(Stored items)
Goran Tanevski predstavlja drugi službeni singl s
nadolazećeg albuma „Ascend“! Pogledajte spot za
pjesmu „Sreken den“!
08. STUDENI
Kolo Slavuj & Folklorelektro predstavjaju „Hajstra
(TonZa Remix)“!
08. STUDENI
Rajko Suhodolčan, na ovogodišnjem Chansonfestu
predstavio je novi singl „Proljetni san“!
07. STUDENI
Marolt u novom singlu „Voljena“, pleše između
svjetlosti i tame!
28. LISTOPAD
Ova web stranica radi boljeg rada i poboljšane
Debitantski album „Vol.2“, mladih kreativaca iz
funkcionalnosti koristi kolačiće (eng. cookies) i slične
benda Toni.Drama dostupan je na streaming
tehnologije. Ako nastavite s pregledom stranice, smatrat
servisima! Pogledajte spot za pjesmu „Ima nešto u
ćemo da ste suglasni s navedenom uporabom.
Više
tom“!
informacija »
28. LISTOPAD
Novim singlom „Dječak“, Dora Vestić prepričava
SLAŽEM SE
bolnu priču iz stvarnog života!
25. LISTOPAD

--

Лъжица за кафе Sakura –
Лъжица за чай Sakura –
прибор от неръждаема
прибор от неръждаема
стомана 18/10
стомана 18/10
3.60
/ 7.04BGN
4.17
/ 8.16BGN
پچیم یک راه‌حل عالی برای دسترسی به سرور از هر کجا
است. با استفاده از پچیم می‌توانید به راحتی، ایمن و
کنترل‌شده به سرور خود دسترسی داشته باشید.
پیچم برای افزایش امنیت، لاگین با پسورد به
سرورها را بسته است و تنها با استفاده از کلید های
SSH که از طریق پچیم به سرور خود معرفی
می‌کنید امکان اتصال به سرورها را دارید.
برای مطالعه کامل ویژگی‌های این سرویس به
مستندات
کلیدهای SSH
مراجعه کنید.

==

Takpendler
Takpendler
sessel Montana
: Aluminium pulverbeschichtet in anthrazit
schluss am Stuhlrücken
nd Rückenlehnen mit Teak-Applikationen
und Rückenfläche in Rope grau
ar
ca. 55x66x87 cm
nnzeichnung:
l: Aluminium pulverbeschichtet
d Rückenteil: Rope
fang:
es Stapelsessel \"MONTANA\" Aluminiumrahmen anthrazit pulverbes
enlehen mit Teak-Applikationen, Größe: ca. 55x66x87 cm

Task brief | The expected result is a copy of each line in the records where "دسترسی" appears.

The answer |
پچیم یک راه‌حل عالی برای دسترسی به سرور از هر کجا
کنترل‌شده به سرور خود دسترسی داشته باشید.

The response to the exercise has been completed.